Смотрит на нас старик острым взглядом, рассыпались его искристые глаза и скрытно смеются.
– Нет, что выдумывают люди-то, а?
Таких рассказов у него был неисчерпаемый запас, и, видимо, все их создало отчаяние мысли человеческой, неспособной помириться с двоебожием пагубным, ибо оно разрывает душу, лишая её целости. И, рассказывая такие сказки, старик всегда понижал голос до глухого, как бы из-под земли исходящего шёпота.
После одной из таких бесед, когда ушёл Кузин, Алёша, запустив пальцы рук в свои вихрастые волосы, задумчиво сказал:
– По-моему, он - провокатор!
– Полно, - говорю, - Лёнька, неужто не видишь, что человек искренно приобщается к нам?
– Нет, я не в том смысле, что выдать хочет, это уж пора бы!

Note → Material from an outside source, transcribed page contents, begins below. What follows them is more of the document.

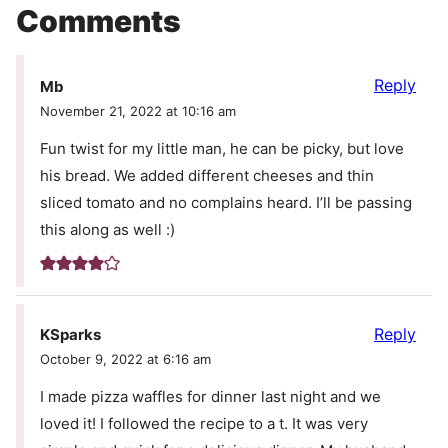
Comments
Reply
Mb
November 21, 2022 at 10:16 am
Fun twist for my little man, he can be picky, but love
his bread. We added different cheeses and thin
sliced tomato and no complains heard. I’ll be passing
this along as well :)
Reply
KSparks
October 9, 2022 at 6:16 am
I made pizza waffles for dinner last night and we
loved it! I followed the recipe to a t. It was very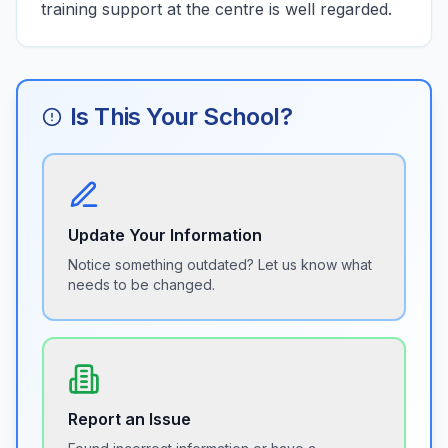
training support at the centre is well regarded.
Is This Your School?
Update Your Information
Notice something outdated? Let us know what
needs to be changed.
Report an Issue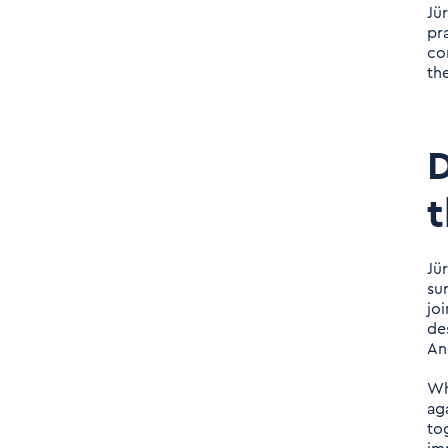
to the fore?
Jü
pr
com
Daniel Nerlich: You have a
th
long career in consulting
and have experienced the
market from different
D
perspectives. What is the
one career tip you would
t
give your 30-year-old self?
Jü
Daniel Nerlich: How can
su
you imagine starting a
jo
new consultancy in a
de
An
saturated market
environment? Is it easy?
Wh
Are there strong hurdles
ag
tog
to barriers that must be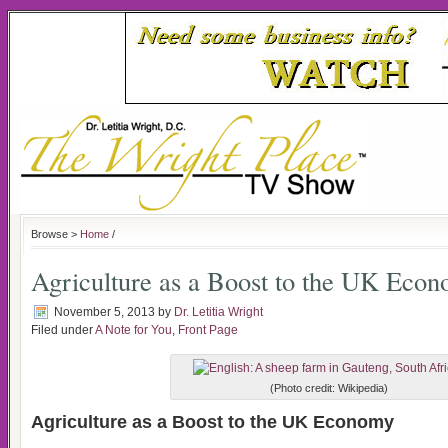
Browse >
Home
/
Agriculture as a Boost to the UK Eco
November 5, 2013
by
Dr. Letitia Wright
Filed under
A Note for You
,
Front Page
(Photo credit: Wikipedia)
Agriculture as a Boost to the UK Economy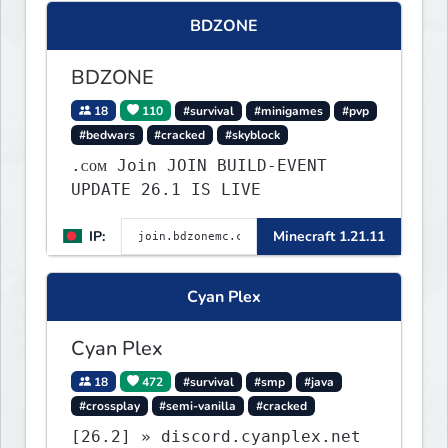
what you build ✦ Weekly Events
BDZONE
— Always something fun ✦ Zero
P2W — Fair play for everyone
BDZONE
18
110
#survival
#minigames
#pvp
#bedwars
#cracked
#skyblock
.ᴄᴏᴍ Join JOIN BUILD-EVENT
UPDATE 26.1 IS LIVE
IP:
Minecraft 1.21.11
Cyan Plex
Cyan Plex
18
472
#survival
#smp
#java
#crossplay
#semi-vanilla
#cracked
[26.2] » discord.cyanplex.net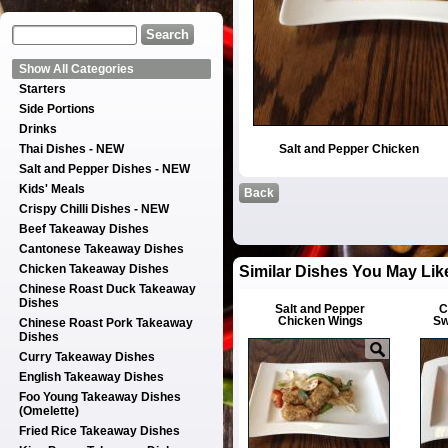
Show All Categories
Starters
Side Portions
Drinks
Thai Dishes - NEW
Salt and Pepper Chicken
Salt and Pepper Dishes - NEW
Kids' Meals
Back
Crispy Chilli Dishes - NEW
Beef Takeaway Dishes
Cantonese Takeaway Dishes
Chicken Takeaway Dishes
Similar Dishes You May Lik
Chinese Roast Duck Takeaway
Dishes
Salt and Pepper
C
Chicken Wings
Sw
Chinese Roast Pork Takeaway
Dishes
Curry Takeaway Dishes
English Takeaway Dishes
Foo Young Takeaway Dishes
(Omelette)
Fried Rice Takeaway Dishes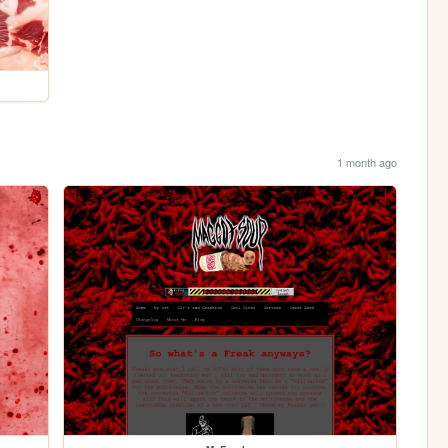
1 month ago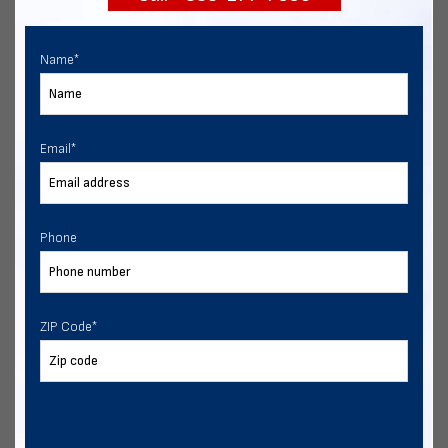
Name
*
Email
*
Phone
ZIP Code
*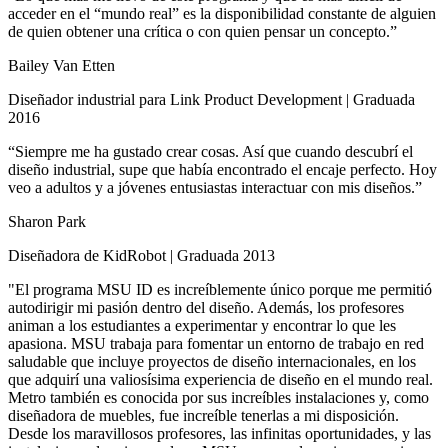
acceder en el “mundo real” es la disponibilidad constante de alguien
de quien obtener una crítica o con quien pensar un concepto.”
Bailey Van Etten
Diseñador industrial para Link Product Development | Graduada
2016
“Siempre me ha gustado crear cosas. Así que cuando descubrí el
diseño industrial, supe que había encontrado el encaje perfecto. Hoy
veo a adultos y a jóvenes entusiastas interactuar con mis diseños.”
Sharon Park
Diseñadora de KidRobot | Graduada 2013
"El programa MSU ID es increíblemente único porque me permitió
autodirigir mi pasión dentro del diseño. Además, los profesores
animan a los estudiantes a experimentar y encontrar lo que les
apasiona. MSU trabaja para fomentar un entorno de trabajo en red
saludable que incluye proyectos de diseño internacionales, en los
que adquirí una valiosísima experiencia de diseño en el mundo real.
Metro también es conocida por sus increíbles instalaciones y, como
diseñadora de muebles, fue increíble tenerlas a mi disposición.
Desde los maravillosos profesores, las infinitas oportunidades, y las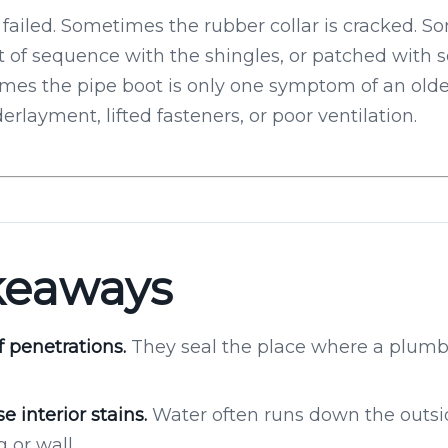
failed. Sometimes the rubber collar is cracked. 
t of sequence with the shingles, or patched with se
es the pipe boot is only one symptom of an older
erlayment, lifted fasteners, or poor ventilation.
keaways
f penetrations.
They seal the place where a plumbi
e interior stains.
Water often runs down the outsid
 or wall.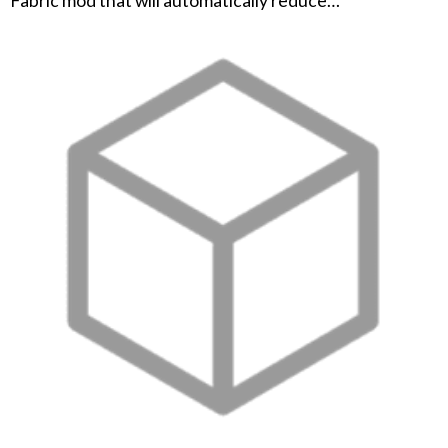
Fabric mod that will automatically reduce…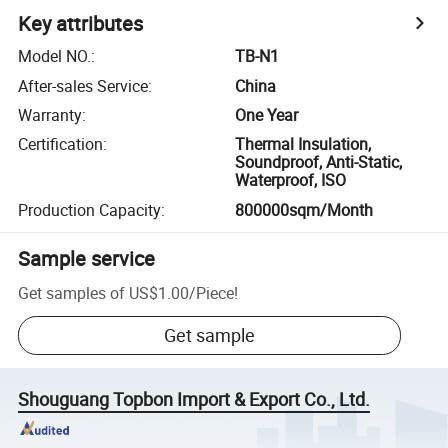
Key attributes
Model NO.
:
TB-N1
After-sales Service
:
China
Warranty
:
One Year
Certification
:
Thermal Insulation,
Soundproof, Anti-Static,
Waterproof, ISO
Production Capacity
:
800000sqm/Month
Sample service
Get samples of
US$1.00
/
Piece
!
Get sample
Shouguang Topbon Import & Export Co., Ltd.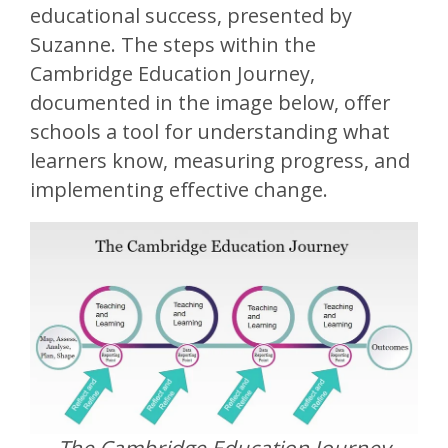
educational success, presented by
Suzanne. The steps within the
Cambridge Education Journey,
documented in the image below, offer
schools a tool for understanding what
learners know, measuring progress, and
implementing effective change.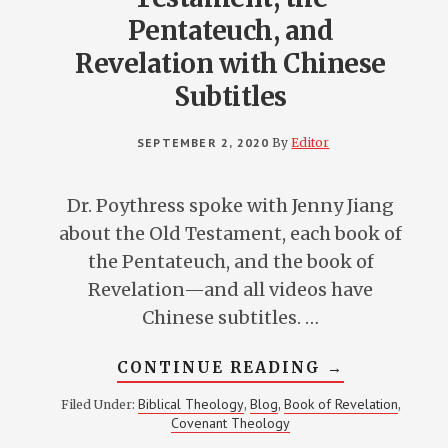
Pentateuch, and
Revelation with Chinese
Subtitles
SEPTEMBER 2, 2020
By
Editor
Dr. Poythress spoke with Jenny Jiang
about the Old Testament, each book of
the Pentateuch, and the book of
Revelation—and all videos have
Chinese subtitles. …
ABOUT
CONTINUE READING
→
VERN
POYTHRESS
Biblical Theology
Blog
Book of Revelation
Filed Under:
,
,
,
ON
Covenant Theology
THE
OLD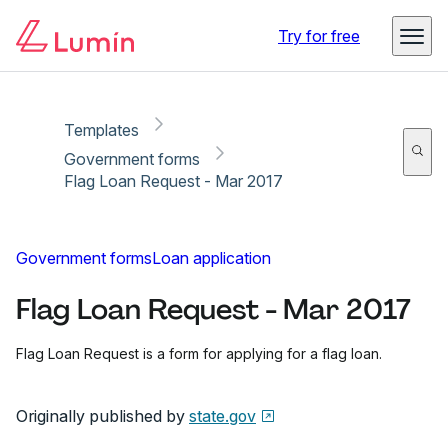
Copy link
Report
Ready for secure eSigning with Lumin Sign
Try for free
Templates
Government forms
Flag Loan Request - Mar 2017
Government forms
Loan application
Flag Loan Request - Mar 2017
Flag Loan Request is a form for applying for a flag loan.
Originally published by
state.gov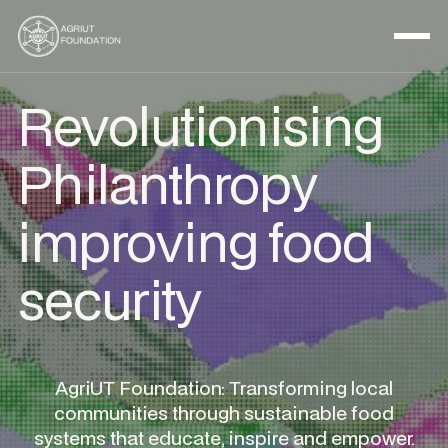
Revolutionising
Philanthropy
improving food
security
AgriUT Foundation: Transforming local
communities through sustainable food
systems that educate, inspire and empower.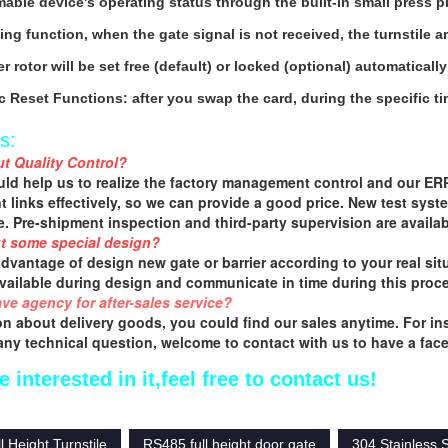
able device's operating status through the built-in small press p
hing function, when the gate signal is not received, the turnstile 
r rotor will be set free (default) or locked (optional) automaticall
c Reset Functions: after you swap the card, during the specific ti
s:
t Quality Control?
ld help us to realize the factory management control and our ERP 
 links effectively, so we can provide a good price. New test syste
fe. Pre-shipment inspection and third-party supervision are availab
t some special design?
advantage of design new gate or barrier according to your real situ
available during design and communicate in time during this proc
ve agency for after-sales service?
n about delivery goods, you could find our sales anytime. For insta
 any technical question, welcome to contact with us to have a face 
e interested in it,feel free to contact us!
 Height Turnstile
RS485 full height door gate
304 Stainless S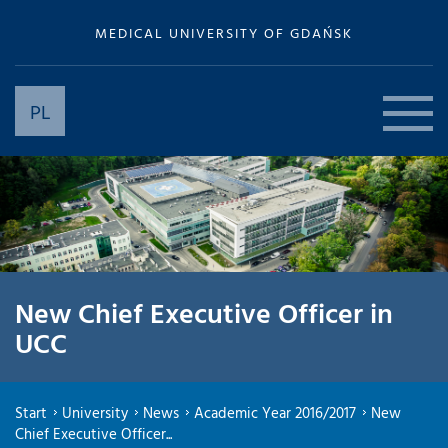
MEDICAL UNIVERSITY OF GDAŃSK
PL
New Chief Executive Officer in
UCC
Start
University
News
Academic Year 2016/2017
New
Chief Executive Officer...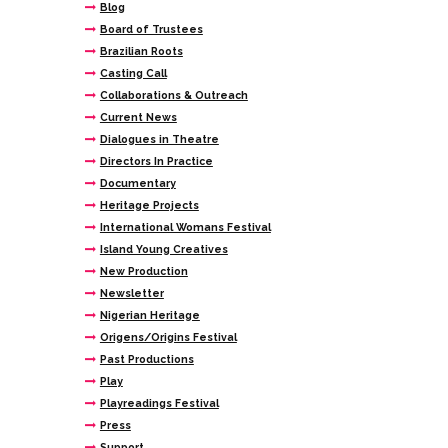
Blog
Board of Trustees
Brazilian Roots
Casting Call
Collaborations & Outreach
Current News
Dialogues in Theatre
Directors In Practice
Documentary
Heritage Projects
International Womans Festival
Island Young Creatives
New Production
Newsletter
Nigerian Heritage
Origens/Origins Festival
Past Productions
Play
Playreadings Festival
Press
Support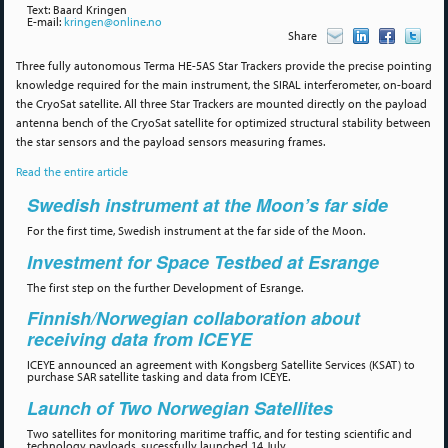
Text: Baard Kringen
E-mail:
kringen@online.no
Share
Three fully autonomous Terma HE-5AS Star Trackers provide the precise pointing
knowledge required for the main instrument, the SIRAL interferometer, on-board
the CryoSat satellite. All three Star Trackers are mounted directly on the payload
antenna bench of the CryoSat satellite for optimized structural stability between
the star sensors and the payload sensors measuring frames.
Read the entire article
Swedish instrument at the Moon’s far side
For the first time, Swedish instrument at the far side of the Moon.
Investment for Space Testbed at Esrange
The first step on the further Development of Esrange.
Finnish/Norwegian collaboration about
receiving data from ICEYE
ICEYE announced an agreement with Kongsberg Satellite Services (KSAT) to
purchase SAR satellite tasking and data from ICEYE.
Launch of Two Norwegian Satellites
Two satellites for monitoring maritime traffic, and for testing scientific and
technology payloads, sucessfully launched 14 July.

И Алексей беззаботно махнул рукой.
– Мне, видишь, кажется, что не верит он в бога, а один не верить боится, вот и подстрекает всех к тому же, ища себе поддержки. Он мне нравится, интересный, ей-богу! Да и смел, старый чёрт!
Алёша радостно хохочет.
– Эх, с ёлки иголки! Всё тронулось, всё пошло к месту!